Development and application of an UHPLC-MS/MS method for the simultaneous determination of 17 steroidal hormones in equine serum

A new, fast and simple analytical method that is able to identify and quantify simultaneously 17 steroid hormones and metabolites (Pregnenolone, 17-OH-Pregnenolone, Progesterone, 17-OH Progesterone, Androsterone, Androstenedione, DHEA, DHEAS, Testosterone, Cortisol, Corticosterone, Aldosterone, 11-Deoxycortisol, 11-Deoxycorticosterone, Dihydrotestosterone, Estrone, Estradiol) has been developed in equine serum using the UHPLC-MS/MS technique. 400 μL of sample were deproteinized with 1000 µl of acetonitrile, evaporated, restored with 50 µl of a solution of 25% methanol and injected in UHPLC-MS/MS triple quadrupole. The recovery percentage obtained by spiking the matrix at two different concentrations with a standard mixture of steroid hormones was in all cases higher than 85.60 % and with the percentage of coefficient of variation (CV) lower than 8.37%. The range of the correlation coefficients of the calibration curves of the analyzed compounds was 0.9922–0.9986, and the limits of detection (LODs) and limits of quantification (LOQs) were in the range of 0.002–2 ng ml-1 and 0.0055-5.5 ng ml-1, respectively.
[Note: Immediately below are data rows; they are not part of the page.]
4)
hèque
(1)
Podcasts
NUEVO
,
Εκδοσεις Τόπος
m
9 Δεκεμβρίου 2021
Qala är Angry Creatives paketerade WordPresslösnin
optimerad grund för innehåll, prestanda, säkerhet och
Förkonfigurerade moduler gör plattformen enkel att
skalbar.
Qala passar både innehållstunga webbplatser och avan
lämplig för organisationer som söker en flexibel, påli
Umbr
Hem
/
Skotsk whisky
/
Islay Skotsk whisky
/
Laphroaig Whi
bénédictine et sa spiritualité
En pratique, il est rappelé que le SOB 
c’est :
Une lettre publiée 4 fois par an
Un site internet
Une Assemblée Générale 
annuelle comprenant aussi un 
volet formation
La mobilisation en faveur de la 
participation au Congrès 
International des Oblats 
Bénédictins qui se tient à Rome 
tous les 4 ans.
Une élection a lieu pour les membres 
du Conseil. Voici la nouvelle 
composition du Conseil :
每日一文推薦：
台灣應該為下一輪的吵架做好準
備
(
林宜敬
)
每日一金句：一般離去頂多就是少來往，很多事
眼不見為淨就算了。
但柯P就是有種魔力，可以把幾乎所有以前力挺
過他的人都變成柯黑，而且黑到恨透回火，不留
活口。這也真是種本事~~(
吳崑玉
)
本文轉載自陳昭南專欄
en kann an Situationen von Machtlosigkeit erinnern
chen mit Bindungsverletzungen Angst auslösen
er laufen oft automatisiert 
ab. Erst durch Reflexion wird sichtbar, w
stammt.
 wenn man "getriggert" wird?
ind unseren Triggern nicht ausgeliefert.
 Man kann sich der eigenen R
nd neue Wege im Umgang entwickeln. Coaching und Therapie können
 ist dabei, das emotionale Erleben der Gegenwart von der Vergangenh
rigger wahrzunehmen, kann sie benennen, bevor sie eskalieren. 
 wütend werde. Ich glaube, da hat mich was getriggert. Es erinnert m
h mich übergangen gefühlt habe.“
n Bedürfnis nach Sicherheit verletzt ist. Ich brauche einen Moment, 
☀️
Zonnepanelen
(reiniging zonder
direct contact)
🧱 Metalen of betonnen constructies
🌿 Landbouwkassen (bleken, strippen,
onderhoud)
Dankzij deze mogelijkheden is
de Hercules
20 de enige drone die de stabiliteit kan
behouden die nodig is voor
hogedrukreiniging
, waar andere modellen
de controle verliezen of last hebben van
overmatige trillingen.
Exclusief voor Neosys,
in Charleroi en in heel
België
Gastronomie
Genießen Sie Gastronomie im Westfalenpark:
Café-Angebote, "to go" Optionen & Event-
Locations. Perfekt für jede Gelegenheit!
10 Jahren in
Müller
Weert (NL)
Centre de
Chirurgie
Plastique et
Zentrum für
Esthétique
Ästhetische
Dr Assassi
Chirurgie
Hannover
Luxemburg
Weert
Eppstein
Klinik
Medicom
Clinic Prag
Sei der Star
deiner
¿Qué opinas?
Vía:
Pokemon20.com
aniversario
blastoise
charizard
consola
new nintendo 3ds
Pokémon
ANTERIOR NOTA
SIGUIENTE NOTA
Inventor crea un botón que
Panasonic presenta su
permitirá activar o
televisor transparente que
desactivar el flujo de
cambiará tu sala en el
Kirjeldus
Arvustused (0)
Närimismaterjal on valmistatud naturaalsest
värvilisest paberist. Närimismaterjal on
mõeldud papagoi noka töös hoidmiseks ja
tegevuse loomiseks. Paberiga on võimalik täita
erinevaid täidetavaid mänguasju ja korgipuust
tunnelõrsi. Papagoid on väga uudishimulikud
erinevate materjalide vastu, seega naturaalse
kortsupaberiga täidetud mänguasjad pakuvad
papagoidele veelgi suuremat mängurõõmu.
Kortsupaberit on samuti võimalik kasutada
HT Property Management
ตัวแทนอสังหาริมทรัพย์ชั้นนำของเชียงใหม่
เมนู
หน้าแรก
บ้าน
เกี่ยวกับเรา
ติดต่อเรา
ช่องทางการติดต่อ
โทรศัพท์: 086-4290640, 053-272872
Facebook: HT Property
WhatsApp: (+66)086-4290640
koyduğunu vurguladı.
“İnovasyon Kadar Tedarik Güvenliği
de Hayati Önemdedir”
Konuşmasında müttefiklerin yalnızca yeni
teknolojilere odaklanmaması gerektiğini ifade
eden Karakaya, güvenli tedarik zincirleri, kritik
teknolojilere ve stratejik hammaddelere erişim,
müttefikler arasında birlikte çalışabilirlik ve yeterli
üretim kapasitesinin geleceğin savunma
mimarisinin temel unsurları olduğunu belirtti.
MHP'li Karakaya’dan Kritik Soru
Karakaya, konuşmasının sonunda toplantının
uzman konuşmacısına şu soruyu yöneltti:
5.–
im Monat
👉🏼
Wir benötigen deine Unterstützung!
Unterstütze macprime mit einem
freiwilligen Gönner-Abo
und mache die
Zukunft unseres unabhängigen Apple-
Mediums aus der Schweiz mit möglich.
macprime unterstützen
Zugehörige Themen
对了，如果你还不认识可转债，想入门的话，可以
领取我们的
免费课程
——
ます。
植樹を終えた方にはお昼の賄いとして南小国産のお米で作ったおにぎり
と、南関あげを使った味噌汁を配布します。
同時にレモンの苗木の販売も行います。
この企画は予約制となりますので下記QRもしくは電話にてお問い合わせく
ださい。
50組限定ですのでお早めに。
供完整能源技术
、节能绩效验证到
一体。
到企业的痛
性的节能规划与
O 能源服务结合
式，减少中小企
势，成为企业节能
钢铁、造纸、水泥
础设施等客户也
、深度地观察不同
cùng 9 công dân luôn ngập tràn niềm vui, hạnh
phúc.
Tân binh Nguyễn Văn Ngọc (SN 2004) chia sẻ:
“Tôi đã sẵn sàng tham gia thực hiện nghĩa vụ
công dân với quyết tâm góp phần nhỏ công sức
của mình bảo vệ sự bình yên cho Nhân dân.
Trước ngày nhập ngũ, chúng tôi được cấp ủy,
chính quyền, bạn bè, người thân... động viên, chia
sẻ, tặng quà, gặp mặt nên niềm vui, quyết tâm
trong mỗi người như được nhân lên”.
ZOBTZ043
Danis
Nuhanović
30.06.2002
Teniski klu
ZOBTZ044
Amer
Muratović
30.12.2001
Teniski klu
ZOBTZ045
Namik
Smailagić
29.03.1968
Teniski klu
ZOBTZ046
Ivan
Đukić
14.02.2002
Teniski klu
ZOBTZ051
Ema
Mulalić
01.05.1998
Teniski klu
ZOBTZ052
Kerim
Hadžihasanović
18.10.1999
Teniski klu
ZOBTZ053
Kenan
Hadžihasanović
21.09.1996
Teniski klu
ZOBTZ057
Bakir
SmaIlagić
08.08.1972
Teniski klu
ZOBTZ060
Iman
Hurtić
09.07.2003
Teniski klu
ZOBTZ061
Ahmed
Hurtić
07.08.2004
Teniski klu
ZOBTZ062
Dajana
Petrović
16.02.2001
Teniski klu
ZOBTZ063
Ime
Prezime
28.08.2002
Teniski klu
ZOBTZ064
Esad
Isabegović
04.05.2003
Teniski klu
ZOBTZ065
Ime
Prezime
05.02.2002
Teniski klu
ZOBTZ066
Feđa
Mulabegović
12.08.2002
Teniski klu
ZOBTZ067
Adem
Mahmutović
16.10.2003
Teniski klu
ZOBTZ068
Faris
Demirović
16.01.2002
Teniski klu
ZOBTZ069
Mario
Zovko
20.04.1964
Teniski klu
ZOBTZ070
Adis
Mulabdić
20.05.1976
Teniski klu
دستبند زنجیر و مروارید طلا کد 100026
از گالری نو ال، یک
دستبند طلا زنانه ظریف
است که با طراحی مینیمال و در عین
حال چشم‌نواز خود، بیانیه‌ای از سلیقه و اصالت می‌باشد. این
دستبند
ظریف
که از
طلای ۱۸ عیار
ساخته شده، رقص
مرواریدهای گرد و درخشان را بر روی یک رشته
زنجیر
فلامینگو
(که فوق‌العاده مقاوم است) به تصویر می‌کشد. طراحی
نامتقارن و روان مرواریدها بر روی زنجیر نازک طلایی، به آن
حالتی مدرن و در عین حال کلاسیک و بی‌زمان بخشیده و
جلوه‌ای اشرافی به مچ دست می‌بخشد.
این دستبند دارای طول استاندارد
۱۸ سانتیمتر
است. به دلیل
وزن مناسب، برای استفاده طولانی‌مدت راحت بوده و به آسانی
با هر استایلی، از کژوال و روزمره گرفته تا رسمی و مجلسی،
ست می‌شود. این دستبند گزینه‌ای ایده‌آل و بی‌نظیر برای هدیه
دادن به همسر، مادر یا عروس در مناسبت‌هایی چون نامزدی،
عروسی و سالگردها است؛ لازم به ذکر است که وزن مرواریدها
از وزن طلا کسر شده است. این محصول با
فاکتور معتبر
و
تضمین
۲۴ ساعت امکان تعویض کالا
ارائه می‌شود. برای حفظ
The detected LOQ for testosterone (i.e. 50 pg ml-1) is two-fold lower with respect to its threshold admitted in geldings plasma (100 pg ml-1 free testosterone). The high sensitivity and the quantitative aspect of the method permitted to detect most of steroids in equine serum. Once validated, the method was used to quantify 17 steroid hormones in mare, stallion and gelding serum samples. The main steroids detected were corticosterone (range 37.25-51.26 ng ml-1) and cortisol (range 32.57-52.24 ng ml-1), followed by 17-OH-pregnenolone, dihydrotestosterone and pregnenolone.